The law on privacy has reached, surely, a most peculiar point. It's very difficult for an observer to understand the justice which underlies the most recent piece of celebrity scandal. If you had never heard of David and Victoria Beckham, had no idea of their fame, it would be all but impossible to understand why a court had decided that their privacy could be so comprehensively invaded by a nanny under contractual obligations and an opportunistic newspaper. Fame, surely, is not enough to remove any right to a private life. Or so one might have thought.
In brief, a nanny employed by the Beckhams sold her story, at the weekend, to the News of the World. Despite the fact that she had signed, as a condition of her employment, a contract which enjoined her public silence on any matters of private family life, she supplied the newspaper with enough details to fill half its pages last Sunday.
They were very private details indeed, including allegations of affairs and marital discord. The newspaper made no attempt to contact the Beckhams in advance to ask them for any comment, since, the reporter said, "we knew from past experience that they would apply for an injunction to try to cover up the truth." Nevertheless, the Beckhams did learn of the story before publication, and on Saturday applied for an emergency injunction.
Mr Justice Langley refused the injunction, and the story went ahead. Although he made no ruling about the nanny's breaching any duty of confidence, he was apparently persuaded that the publication of the story was in the public interest.

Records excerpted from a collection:
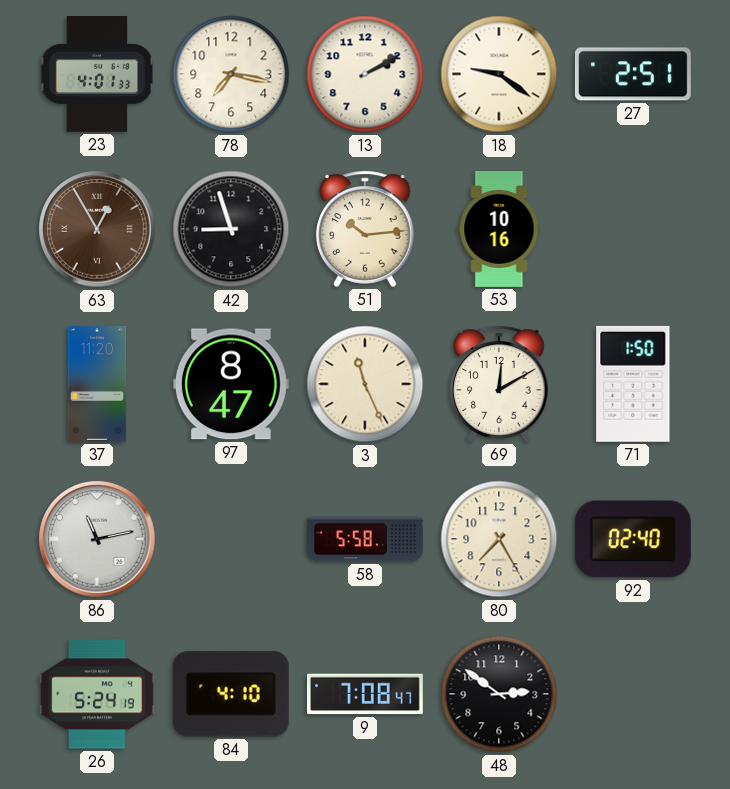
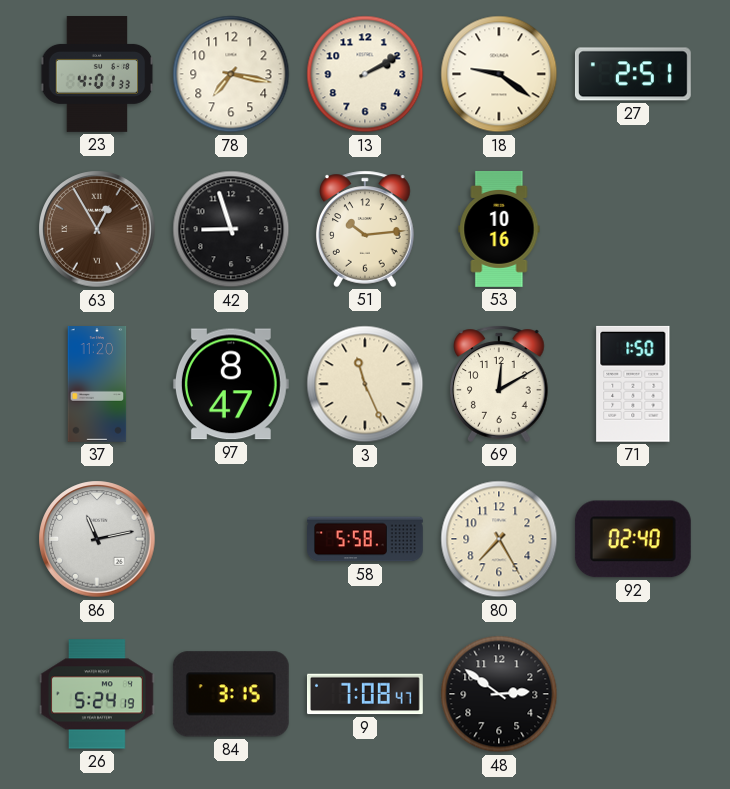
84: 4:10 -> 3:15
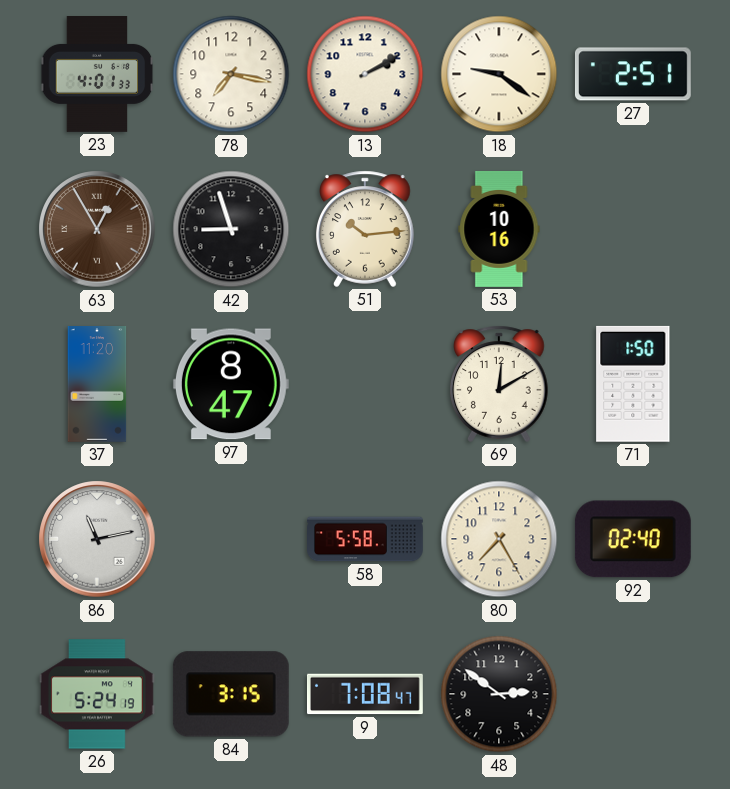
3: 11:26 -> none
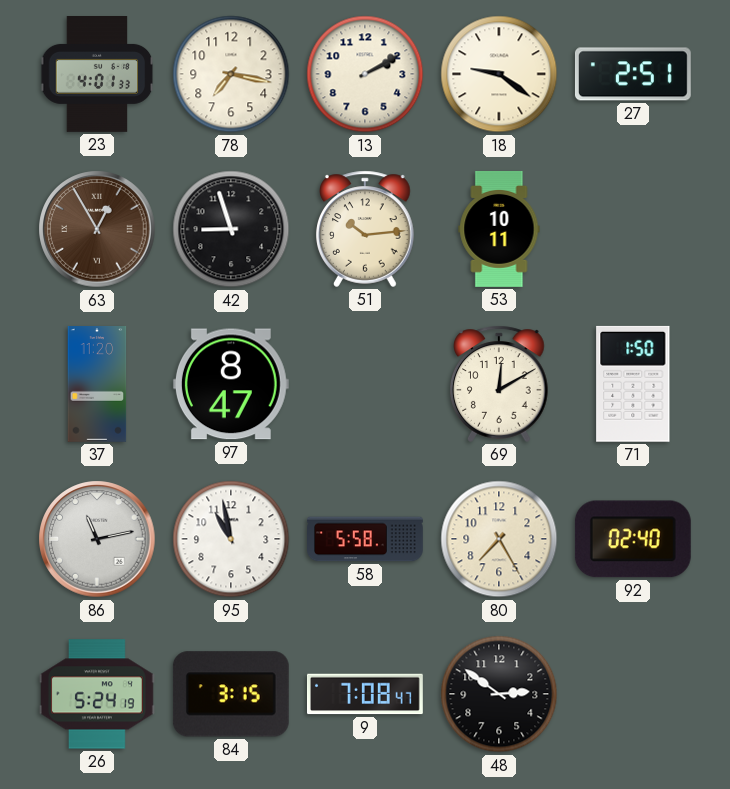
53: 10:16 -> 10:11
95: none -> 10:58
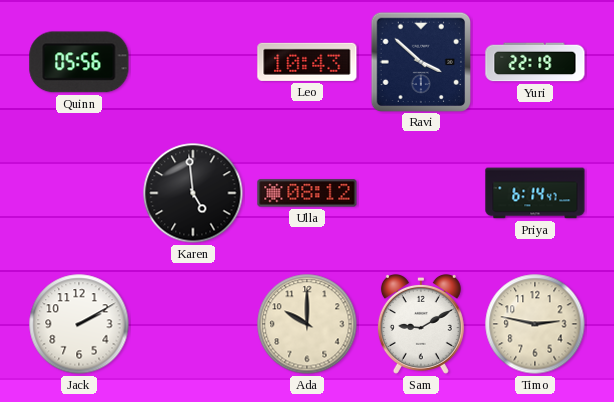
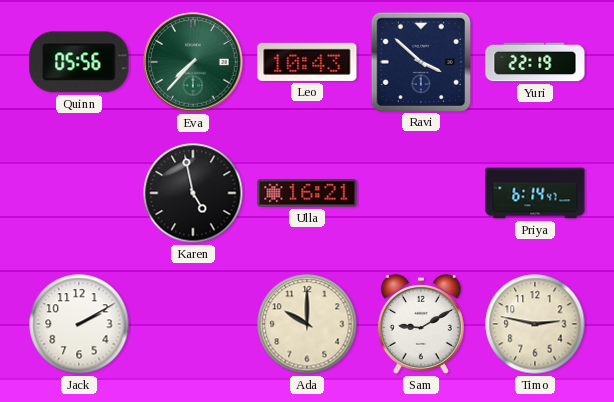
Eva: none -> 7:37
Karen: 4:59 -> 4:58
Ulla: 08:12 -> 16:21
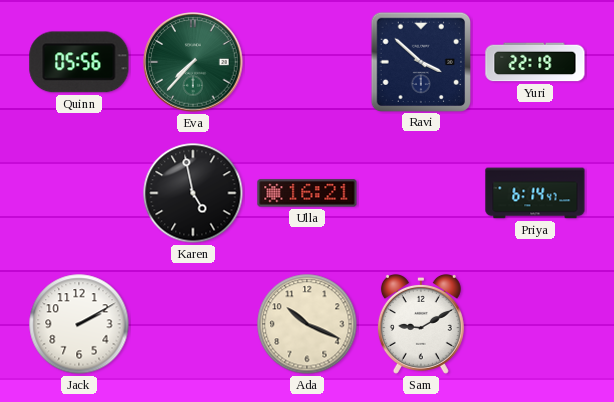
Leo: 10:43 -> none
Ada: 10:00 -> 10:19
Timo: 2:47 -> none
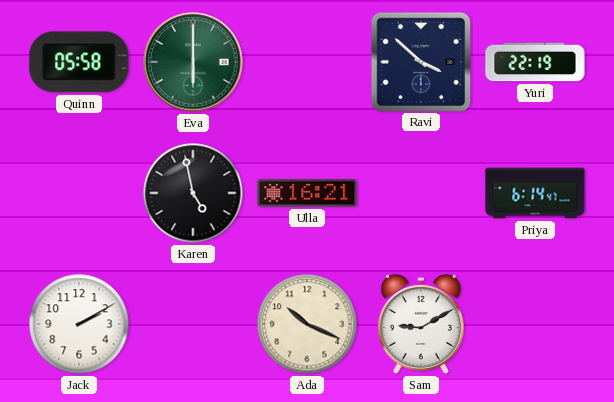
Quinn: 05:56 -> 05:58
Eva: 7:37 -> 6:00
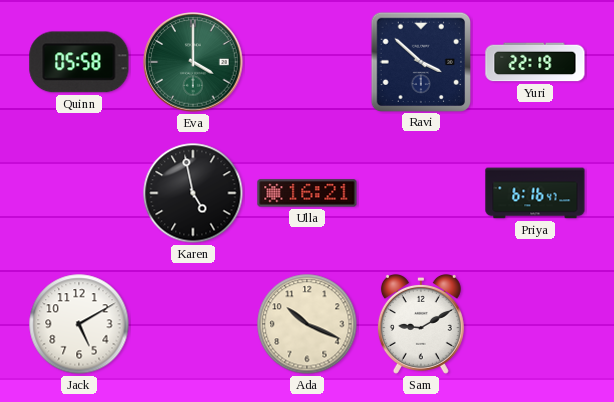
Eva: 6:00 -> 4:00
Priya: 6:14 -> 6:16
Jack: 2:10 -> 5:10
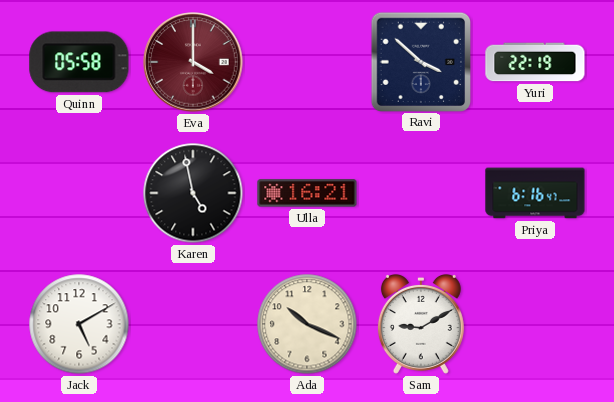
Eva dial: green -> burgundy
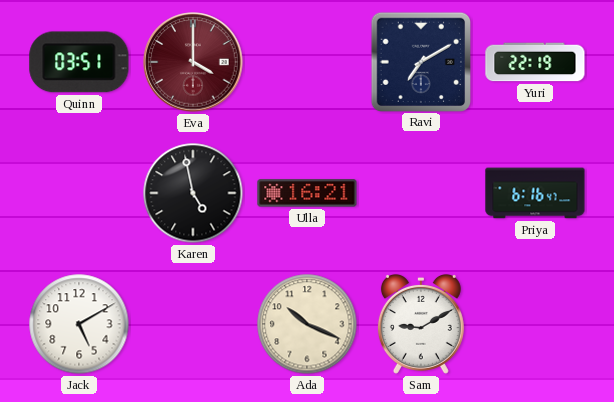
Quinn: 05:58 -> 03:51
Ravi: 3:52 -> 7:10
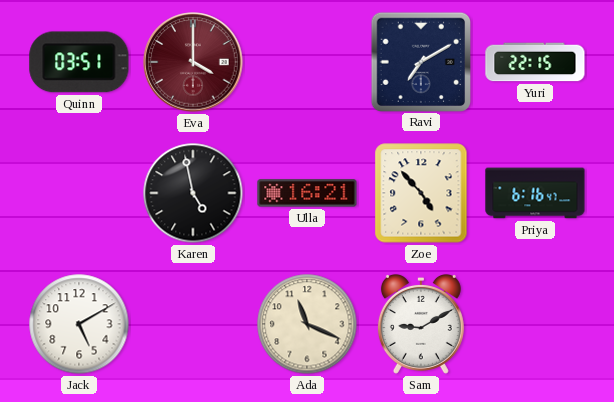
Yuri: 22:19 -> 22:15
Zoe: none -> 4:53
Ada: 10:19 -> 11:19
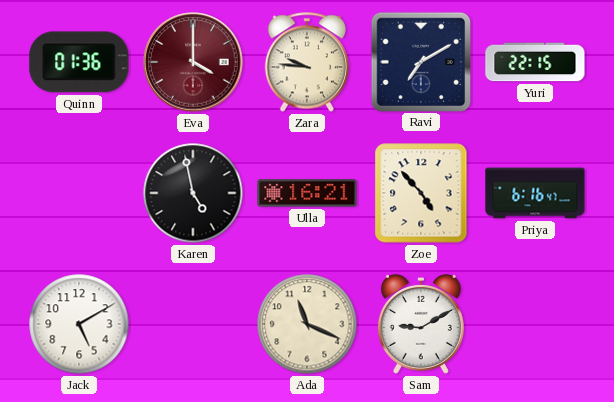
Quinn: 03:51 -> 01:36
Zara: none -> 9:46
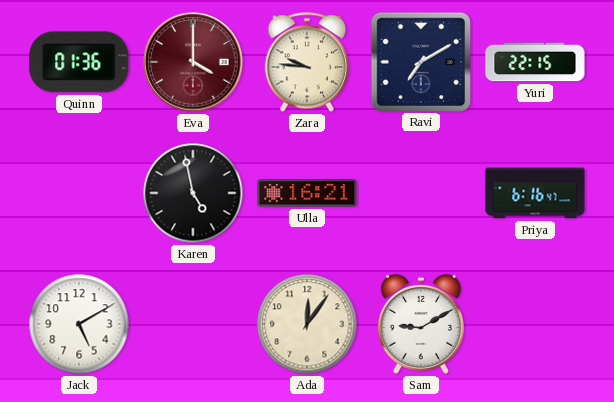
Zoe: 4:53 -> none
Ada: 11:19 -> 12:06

§ **WHAT TO WORK ON**
(1) In the piece on privacy law and the Beckhams, which judge refused the injunction?
(2) Write the next part of the piece on privacy law and the Beckhams, following on from its final sentence.

§ **EXPECTED RESULTS**
(1) Mr Justice Langley refused it.

(2)
There is, by now, quite a body of precedent which seems to establish that those who invite favourable publicity regarding their private lives cannot object when their privacy is invaded without their permission. This has especially been the case when some possibility of hypocrisy is involved.
So the model Naomi Campbell, who had lied about her drug use, had to accept that a newspaper was entitled to investigate and publish details of her rehabilitation programme. Did this place an obligation on celebrities to answer all interviewers' questions fully and truthfully, even if such answers would lead them to admit past criminal behaviour? That seemed to be the implication of the Campbell judgment.
A second relevant precedent came in 2002, when a footballer's affairs with two women were discussed and his identity revealed. Explaining why such an invasion of privacy was permitted, the judge went beyond the fact that a right to privacy does not really exist in English law, and set out the strange principle that "footballers are role models for young people and undesirable behaviour on their part can set an unfortunate example."
The ruling over the Beckhams, which is contrary to any kind of natural justice, seems to rest on two things. First, according to the newspaper's lawyers, because the Beckhams had never openly stated that their marriage was in trouble, they were hypocrites who deserved to be exposed, just as Naomi Campbell did. Of course, they did not put it quite like that: they said that the Beckhams had "made millions" pretending that they had a perfect marriage.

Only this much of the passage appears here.